I've included series for total admissions and for the alcohol-related admissions data I'm writing about. All the series are normalized to 2002-3, when the numbers were: total admissions 11,414,074; alcohol-related admissions 510,780; atrial fibrillation and flutter 68,731; alcoholic liver disease 11,582; toxic effect of alcohol 1407.
What's striking is that the alcohol-related admissions numbers have increased far faster than any of the other series (admissions for the toxic effect of alcohol have not increased at all). How can this be explained? I looked through the diagnoses to find any that had at least doubled from at least 10,000 since 2002-3: there were 27. But only one of them had a non-zero AAF: hypertensive renal disease. I must be looking at the wrong data - AAFs for many diagnoses are higher for younger patients, so there must have been a big increase in these admissions among the relatively young, which don't appear in the totals I looked at. (The data are there in the spreadsheets, but you get only so much for your money.)

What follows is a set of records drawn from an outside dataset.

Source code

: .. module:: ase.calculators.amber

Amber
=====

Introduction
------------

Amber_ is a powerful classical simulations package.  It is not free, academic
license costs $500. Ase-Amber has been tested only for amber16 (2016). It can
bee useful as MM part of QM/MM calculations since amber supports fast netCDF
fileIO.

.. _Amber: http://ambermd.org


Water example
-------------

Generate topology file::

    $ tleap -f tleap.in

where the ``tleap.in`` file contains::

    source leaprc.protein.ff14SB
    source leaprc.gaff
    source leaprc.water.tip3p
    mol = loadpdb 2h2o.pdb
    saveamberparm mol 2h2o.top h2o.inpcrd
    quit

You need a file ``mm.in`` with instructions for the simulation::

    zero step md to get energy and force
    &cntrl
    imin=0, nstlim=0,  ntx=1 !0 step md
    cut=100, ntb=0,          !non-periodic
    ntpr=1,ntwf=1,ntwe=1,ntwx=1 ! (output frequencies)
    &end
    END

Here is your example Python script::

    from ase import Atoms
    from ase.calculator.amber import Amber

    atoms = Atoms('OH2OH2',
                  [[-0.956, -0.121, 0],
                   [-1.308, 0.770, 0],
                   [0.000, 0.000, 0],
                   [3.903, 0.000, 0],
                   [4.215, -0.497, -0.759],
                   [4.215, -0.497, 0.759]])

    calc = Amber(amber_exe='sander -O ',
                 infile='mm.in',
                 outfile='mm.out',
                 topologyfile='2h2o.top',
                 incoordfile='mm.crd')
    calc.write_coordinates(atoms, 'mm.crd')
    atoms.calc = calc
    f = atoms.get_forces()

One thing did catch my eye however, which is the increase in admissions for "obesity" from 1,297 to 11,740. This may be associated with increasing availability of bariatric surgery, but it's no secret that there have been big increases in obesity. Furthermore, obesity is linked to hypertension and diabetes, both of which will increase hospital admissions among the relatively young (not least for hypertensive renal disease).
This is speculative, but my guess is that the alleged rise in alcohol-related hospital admissions is in fact a rise in obesity-related hospital admissions, which are linked to some of the same diagnoses at similar ages. Perhaps the statisticians behind this weekend's newspaper stories could find time to look into this hypothesis.